My senior year at OSU I realized if I didn’t leave now I probably never would. It wasn’t an easy decision, it caused me a lot of anxiety and I was a little scared, of the future and what people would say about me. However, my friends from OSU still lived in the city and I knew I would need that support to rebuild a life outside of Xenos/Dwell. A semester had just ended and I was wasting time on Facebook when I found a sublease on an OSU housing Facebook group, I made a somewhat spontaneous decision to message the person just to see about it, and that’s when I officially decided to leave. I made all the arrangements with the person I was subleasing from first, then told my homechurch I was leaving and I moved out.
Looking back the decision to leave was the hardest part, once I made that decision I felt freer, especially from the anxiety. The longer I’m away from the church the less I think about it. I wish I hadn’t kept going after I’d made friends at OSU, but I did. I try not to regret the time I spent there because it’s not going to do me any good, but the 3 things I regret the most are the memories I missed out on with my OSU friends, the time I spent at church vs the I spent on school, and the time I missed with my family. Sometimes my friends will reminisce about the things they all did together in college and I wish I had been there with them.
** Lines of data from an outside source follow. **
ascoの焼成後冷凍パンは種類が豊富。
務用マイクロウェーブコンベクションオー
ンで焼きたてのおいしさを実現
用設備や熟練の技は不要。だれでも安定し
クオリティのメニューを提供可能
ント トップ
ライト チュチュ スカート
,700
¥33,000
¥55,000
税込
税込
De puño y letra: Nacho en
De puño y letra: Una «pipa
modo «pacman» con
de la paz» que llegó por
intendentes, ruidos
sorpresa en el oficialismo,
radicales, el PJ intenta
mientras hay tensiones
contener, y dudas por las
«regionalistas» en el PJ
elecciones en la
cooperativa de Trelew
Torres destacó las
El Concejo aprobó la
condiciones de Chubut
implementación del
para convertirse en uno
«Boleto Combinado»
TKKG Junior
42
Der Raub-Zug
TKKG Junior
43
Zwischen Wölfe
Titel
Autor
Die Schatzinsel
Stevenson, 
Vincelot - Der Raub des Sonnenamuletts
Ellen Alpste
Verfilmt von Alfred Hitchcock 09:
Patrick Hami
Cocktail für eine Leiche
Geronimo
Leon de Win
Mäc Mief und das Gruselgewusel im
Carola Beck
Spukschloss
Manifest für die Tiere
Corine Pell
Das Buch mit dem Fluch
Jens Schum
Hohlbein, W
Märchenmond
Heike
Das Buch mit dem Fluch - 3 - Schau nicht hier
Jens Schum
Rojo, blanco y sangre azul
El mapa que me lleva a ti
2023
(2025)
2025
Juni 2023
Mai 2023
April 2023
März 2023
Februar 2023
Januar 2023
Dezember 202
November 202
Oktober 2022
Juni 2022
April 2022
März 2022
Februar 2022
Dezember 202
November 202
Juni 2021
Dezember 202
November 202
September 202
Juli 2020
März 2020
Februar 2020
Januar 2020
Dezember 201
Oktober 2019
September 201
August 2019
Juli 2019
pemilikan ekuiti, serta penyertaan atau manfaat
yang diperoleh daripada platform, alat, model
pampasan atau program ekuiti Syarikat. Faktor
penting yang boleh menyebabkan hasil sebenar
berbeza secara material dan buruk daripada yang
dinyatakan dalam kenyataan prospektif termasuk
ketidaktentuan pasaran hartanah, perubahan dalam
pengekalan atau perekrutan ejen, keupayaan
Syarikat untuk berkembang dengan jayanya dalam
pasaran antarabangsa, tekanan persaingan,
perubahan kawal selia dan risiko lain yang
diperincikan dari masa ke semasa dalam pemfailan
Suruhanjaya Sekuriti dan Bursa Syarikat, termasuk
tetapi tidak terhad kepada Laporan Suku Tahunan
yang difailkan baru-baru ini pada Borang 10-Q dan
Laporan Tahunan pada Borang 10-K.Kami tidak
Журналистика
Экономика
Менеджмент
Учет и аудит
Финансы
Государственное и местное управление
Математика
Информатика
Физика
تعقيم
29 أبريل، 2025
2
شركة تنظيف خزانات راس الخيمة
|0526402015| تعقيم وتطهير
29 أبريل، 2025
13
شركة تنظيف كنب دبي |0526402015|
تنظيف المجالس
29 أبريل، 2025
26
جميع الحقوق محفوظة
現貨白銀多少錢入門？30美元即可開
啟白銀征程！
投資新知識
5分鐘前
I wish I could laugh about stupid things we did together. I’m thankful they didn’t care that I had basically disappeared for two years living in the ministry house. I wish I had prioritized school more and spent the time I spent at church studying. I love what I do now, but I think about what I could have done if I hadn’t spent so much time at meetings. It’s like a full time job being there. And I wish I had gone home more to spend time with my family.
I loved the people I was in homechurch with and still think of them fondly, but I don’t regret leaving Xenos/Dwell. I’ve never regretted it once, just that I didn’t do it sooner. I hope if anyone is in the same position I was this can help you, because it is difficult when you don’t know what’s on the other side. In the church you only hear the church’s perspective when people leave, so I hope this brings some balance to the issue.